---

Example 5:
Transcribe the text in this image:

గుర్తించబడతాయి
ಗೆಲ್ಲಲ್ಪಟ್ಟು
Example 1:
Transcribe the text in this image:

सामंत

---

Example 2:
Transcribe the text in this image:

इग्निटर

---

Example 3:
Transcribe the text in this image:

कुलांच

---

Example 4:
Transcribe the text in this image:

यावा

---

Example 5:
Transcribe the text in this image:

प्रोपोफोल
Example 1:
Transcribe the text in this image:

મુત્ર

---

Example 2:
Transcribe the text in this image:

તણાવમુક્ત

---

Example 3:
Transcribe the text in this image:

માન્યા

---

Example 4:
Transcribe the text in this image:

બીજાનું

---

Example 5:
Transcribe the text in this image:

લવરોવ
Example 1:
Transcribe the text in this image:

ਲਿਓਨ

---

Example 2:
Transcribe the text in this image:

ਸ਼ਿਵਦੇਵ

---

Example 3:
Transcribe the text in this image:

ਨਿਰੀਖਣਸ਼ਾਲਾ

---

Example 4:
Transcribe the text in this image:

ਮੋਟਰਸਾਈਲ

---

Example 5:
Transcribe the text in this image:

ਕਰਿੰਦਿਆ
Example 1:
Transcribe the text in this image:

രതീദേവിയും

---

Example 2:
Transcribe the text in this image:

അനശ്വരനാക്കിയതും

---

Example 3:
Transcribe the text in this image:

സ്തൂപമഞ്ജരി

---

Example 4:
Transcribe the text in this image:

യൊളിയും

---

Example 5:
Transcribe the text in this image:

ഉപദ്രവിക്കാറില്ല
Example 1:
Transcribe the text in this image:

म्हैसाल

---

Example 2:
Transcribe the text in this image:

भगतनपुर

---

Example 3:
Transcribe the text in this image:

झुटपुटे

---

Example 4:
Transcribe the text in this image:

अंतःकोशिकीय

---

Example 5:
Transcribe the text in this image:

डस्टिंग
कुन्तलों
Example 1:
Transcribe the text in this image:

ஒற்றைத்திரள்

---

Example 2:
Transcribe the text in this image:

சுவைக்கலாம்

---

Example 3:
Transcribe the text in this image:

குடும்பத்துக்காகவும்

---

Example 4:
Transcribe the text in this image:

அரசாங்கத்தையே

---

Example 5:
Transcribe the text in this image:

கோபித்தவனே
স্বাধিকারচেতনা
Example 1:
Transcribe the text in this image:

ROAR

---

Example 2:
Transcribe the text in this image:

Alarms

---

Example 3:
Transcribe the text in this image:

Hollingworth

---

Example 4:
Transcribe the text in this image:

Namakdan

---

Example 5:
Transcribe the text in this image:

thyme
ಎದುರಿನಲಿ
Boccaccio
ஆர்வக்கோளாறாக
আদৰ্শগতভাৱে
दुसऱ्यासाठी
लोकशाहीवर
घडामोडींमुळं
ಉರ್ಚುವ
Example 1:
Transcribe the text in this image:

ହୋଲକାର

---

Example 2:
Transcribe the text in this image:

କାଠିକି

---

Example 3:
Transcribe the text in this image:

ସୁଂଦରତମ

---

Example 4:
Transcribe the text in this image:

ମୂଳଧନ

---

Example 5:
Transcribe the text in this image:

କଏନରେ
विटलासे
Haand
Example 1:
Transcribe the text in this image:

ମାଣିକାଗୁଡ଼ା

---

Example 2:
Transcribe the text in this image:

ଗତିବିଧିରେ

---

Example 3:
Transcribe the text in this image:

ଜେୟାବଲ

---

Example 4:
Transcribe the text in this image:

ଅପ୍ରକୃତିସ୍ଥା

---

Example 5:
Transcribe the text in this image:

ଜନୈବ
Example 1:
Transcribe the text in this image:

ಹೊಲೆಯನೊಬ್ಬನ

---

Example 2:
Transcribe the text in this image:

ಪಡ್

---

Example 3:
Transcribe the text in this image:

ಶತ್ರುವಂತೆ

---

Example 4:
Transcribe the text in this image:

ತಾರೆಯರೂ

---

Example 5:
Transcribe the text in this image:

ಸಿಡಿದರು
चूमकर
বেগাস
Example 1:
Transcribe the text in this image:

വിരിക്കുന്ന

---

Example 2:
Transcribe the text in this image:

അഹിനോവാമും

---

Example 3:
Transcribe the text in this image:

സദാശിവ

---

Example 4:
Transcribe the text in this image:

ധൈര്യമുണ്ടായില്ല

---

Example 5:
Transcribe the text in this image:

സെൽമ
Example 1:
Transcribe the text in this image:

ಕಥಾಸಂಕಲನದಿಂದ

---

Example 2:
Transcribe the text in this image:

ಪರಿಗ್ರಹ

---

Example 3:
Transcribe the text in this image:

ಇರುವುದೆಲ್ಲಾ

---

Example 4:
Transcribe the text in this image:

▶ PROBLEM
Your answer should be the full set of records above, restated exactly.

▶ RESULT FOR THIS TASK
---

Example 5:
Transcribe the text in this image:

గుర్తించబడతాయి
ಗೆಲ್ಲಲ್ಪಟ್ಟು
Example 1:
Transcribe the text in this image:

सामंत

---

Example 2:
Transcribe the text in this image:

इग्निटर

---

Example 3:
Transcribe the text in this image:

कुलांच

---

Example 4:
Transcribe the text in this image:

यावा

---

Example 5:
Transcribe the text in this image:

प्रोपोफोल
Example 1:
Transcribe the text in this image:

મુત્ર

---

Example 2:
Transcribe the text in this image:

તણાવમુક્ત

---

Example 3:
Transcribe the text in this image:

માન્યા

---

Example 4:
Transcribe the text in this image:

બીજાનું

---

Example 5:
Transcribe the text in this image:

લવરોવ
Example 1:
Transcribe the text in this image:

ਲਿਓਨ

---

Example 2:
Transcribe the text in this image:

ਸ਼ਿਵਦੇਵ

---

Example 3:
Transcribe the text in this image:

ਨਿਰੀਖਣਸ਼ਾਲਾ

---

Example 4:
Transcribe the text in this image:

ਮੋਟਰਸਾਈਲ

---

Example 5:
Transcribe the text in this image:

ਕਰਿੰਦਿਆ
Example 1:
Transcribe the text in this image:

രതീദേവിയും

---

Example 2:
Transcribe the text in this image:

അനശ്വരനാക്കിയതും

---

Example 3:
Transcribe the text in this image:

സ്തൂപമഞ്ജരി

---

Example 4:
Transcribe the text in this image:

യൊളിയും

---

Example 5:
Transcribe the text in this image:

ഉപദ്രവിക്കാറില്ല
Example 1:
Transcribe the text in this image:

म्हैसाल

---

Example 2:
Transcribe the text in this image:

भगतनपुर

---

Example 3:
Transcribe the text in this image:

झुटपुटे

---

Example 4:
Transcribe the text in this image:

अंतःकोशिकीय

---

Example 5:
Transcribe the text in this image:

डस्टिंग
कुन्तलों
Example 1:
Transcribe the text in this image:

ஒற்றைத்திரள்

---

Example 2:
Transcribe the text in this image:

சுவைக்கலாம்

---

Example 3:
Transcribe the text in this image:

குடும்பத்துக்காகவும்

---

Example 4:
Transcribe the text in this image:

அரசாங்கத்தையே

---

Example 5:
Transcribe the text in this image:

கோபித்தவனே
স্বাধিকারচেতনা
Example 1:
Transcribe the text in this image:

ROAR

---

Example 2:
Transcribe the text in this image:

Alarms

---

Example 3:
Transcribe the text in this image:

Hollingworth

---

Example 4:
Transcribe the text in this image:

Namakdan

---

Example 5:
Transcribe the text in this image:

thyme
ಎದುರಿನಲಿ
Boccaccio
ஆர்வக்கோளாறாக
আদৰ্শগতভাৱে
दुसऱ्यासाठी
लोकशाहीवर
घडामोडींमुळं
ಉರ್ಚುವ
Example 1:
Transcribe the text in this image:

ହୋଲକାର

---

Example 2:
Transcribe the text in this image:

କାଠିକି

---

Example 3:
Transcribe the text in this image:

ସୁଂଦରତମ

---

Example 4:
Transcribe the text in this image:

ମୂଳଧନ

---

Example 5:
Transcribe the text in this image:

କଏନରେ
विटलासे
Haand
Example 1:
Transcribe the text in this image:

ମାଣିକାଗୁଡ଼ା

---

Example 2:
Transcribe the text in this image:

ଗତିବିଧିରେ

---

Example 3:
Transcribe the text in this image:

ଜେୟାବଲ

---

Example 4:
Transcribe the text in this image:

ଅପ୍ରକୃତିସ୍ଥା

---

Example 5:
Transcribe the text in this image:

ଜନୈବ
Example 1:
Transcribe the text in this image:

ಹೊಲೆಯನೊಬ್ಬನ

---

Example 2:
Transcribe the text in this image:

ಪಡ್

---

Example 3:
Transcribe the text in this image:

ಶತ್ರುವಂತೆ

---

Example 4:
Transcribe the text in this image:

ತಾರೆಯರೂ

---

Example 5:
Transcribe the text in this image:

ಸಿಡಿದರು
चूमकर
বেগাস
Example 1:
Transcribe the text in this image:

വിരിക്കുന്ന

---

Example 2:
Transcribe the text in this image:

അഹിനോവാമും

---

Example 3:
Transcribe the text in this image:

സദാശിവ

---

Example 4:
Transcribe the text in this image:

ധൈര്യമുണ്ടായില്ല

---

Example 5:
Transcribe the text in this image:

സെൽമ
Example 1:
Transcribe the text in this image:

ಕಥಾಸಂಕಲನದಿಂದ

---

Example 2:
Transcribe the text in this image:

ಪರಿಗ್ರಹ

---

Example 3:
Transcribe the text in this image:

ಇರುವುದೆಲ್ಲಾ

---

Example 4:
Transcribe the text in this image:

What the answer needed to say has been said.